There’s been a distinct disconnect between my almost four year old, Ameli, and myself lately. We just aren’t working well together. We’re not cooperating. I’m shouting at her, she’s shouting at me. She ignores me. She tells me I’m not her best friend anymore. She doesn’t listen to me… and the number of times I’ve said the words ‘you’re not listening to me’ made me realise that maybe, just maybe, the disconnect is because I’m not listening to her, either.
By listening to her, I don’t mean paying attention when she talks, or doing what her three year old demands insist. I mean really, deeply, listening to her, to what her words are not saying.
It started in Australia really, when I guess we pulled the rug out from under her world very quickly and spent six months constantly changing the rules, uncertain of what we were doing, or where, or when. That can’t have felt very secure for her.
Coming back to England has restored a lot of security and routine, but the disconnect has been there, a steady constant.
I remember some time back I started reading a book called Love Bombing which talks about resetting the emotional thermostats of parents and children. It makes sense. When you and your partner aren’t connecting your relationship suffers. When you spend time together, talk and have fun together, you end the day feeling a lot more connected and together than you started it. Why shouldn’t the same principle ring true for our relationships with our children?
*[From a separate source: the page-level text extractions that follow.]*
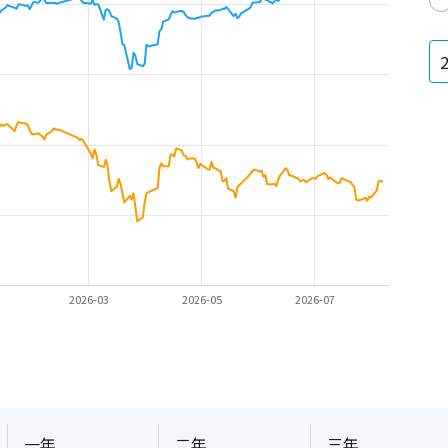
2026-03
2026-05
2026-07
一年
二年
三年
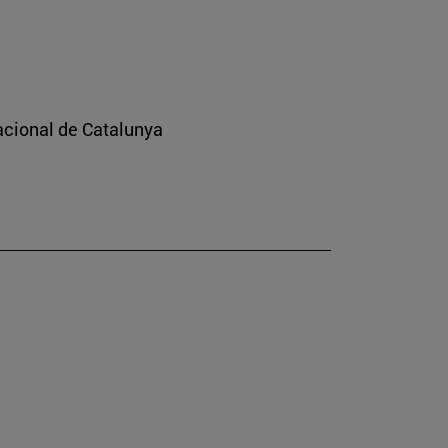
nacional de Catalunya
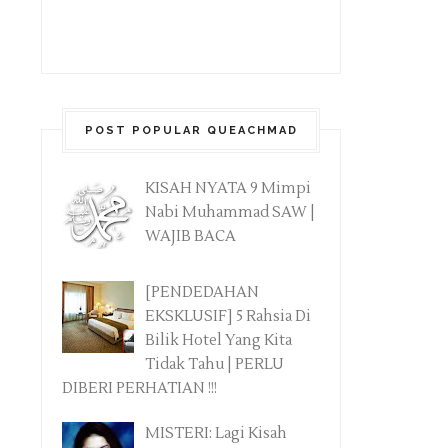
POST POPULAR QUEACHMAD
KISAH NYATA 9 Mimpi
Nabi Muhammad SAW |
WAJIB BACA
[PENDEDAHAN
EKSKLUSIF] 5 Rahsia Di
Bilik Hotel Yang Kita
Tidak Tahu | PERLU
DIBERI PERHATIAN !!!
MISTERI: Lagi Kisah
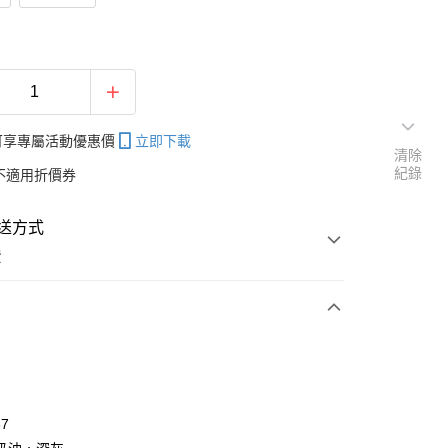
帳可享專屬活動優惠價
立即下載
清除
紀錄
不適用折價券
送方式
費
次付款
付款
67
The principle of Love Bombing is pretty simple. For a specific period of time, you do what the child wants. Whatever the child wants. You don’t answer the phone, read emails or have other distractions. Your attention is 100% on the child.
Don’t we all like to be the centre of attention for the person we love sometimes?
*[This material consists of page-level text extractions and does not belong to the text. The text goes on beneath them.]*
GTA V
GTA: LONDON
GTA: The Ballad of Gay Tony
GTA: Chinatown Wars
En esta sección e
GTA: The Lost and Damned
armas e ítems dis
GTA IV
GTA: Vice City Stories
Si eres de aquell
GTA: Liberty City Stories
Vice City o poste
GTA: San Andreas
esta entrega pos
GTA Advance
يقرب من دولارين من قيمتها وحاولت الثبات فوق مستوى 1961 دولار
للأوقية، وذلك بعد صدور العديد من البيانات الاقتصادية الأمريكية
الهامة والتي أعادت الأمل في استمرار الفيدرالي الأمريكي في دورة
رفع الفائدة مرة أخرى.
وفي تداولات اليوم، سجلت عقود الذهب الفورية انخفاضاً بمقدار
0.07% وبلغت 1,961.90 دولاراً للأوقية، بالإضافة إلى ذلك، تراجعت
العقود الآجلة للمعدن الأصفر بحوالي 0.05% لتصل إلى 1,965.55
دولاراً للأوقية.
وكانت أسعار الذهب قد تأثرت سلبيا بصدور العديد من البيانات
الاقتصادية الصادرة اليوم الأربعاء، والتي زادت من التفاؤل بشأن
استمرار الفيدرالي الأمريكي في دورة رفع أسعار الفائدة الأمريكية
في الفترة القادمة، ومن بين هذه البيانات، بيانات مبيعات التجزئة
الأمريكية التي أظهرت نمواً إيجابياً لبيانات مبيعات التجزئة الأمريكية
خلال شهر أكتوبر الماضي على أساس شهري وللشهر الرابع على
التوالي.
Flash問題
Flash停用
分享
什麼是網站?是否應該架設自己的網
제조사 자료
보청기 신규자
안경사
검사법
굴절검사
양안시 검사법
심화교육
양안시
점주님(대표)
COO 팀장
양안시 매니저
So, Ameli and I went to see a movie. She didn’t love the movie – she found it a bit scary – but she loved sitting on my lap, hiding in my arms. She loved it being just her and me.
And this morning, she came and sat next to me on the sofa for a while. She cuddled with me. She told me about sharks and shrinkets and all sorts of other things that occupy the mind of a toddler.
One movie doesn’t fix everything. There’s work to do, time to go. We’ll have to have a mamadate again. I look forward to it. I missed the closeness with my little big girl.
Love the idea of love bombing. Should probably do it more often and more formally.
I’ve also been thinking about more INFORMALLY, actually. It’s not always practical to head out with just one child, so maybe grabbing snippets of the day here and there will be helpful too!
“One movie doesn’t fix everything” . Seriously, it goes such a long way to turning around the communication and putting you on the right path. I’ve been blogging a bit about my experience with love-bombing and a similar cycle of communication with my eldest daughter. It has been nothing short of amazing. We are totally loved up at the moment!
I totally missed your comment at the time, but love it and it’s encouraged me to make another couple of dates with my big girl soon. Thank you!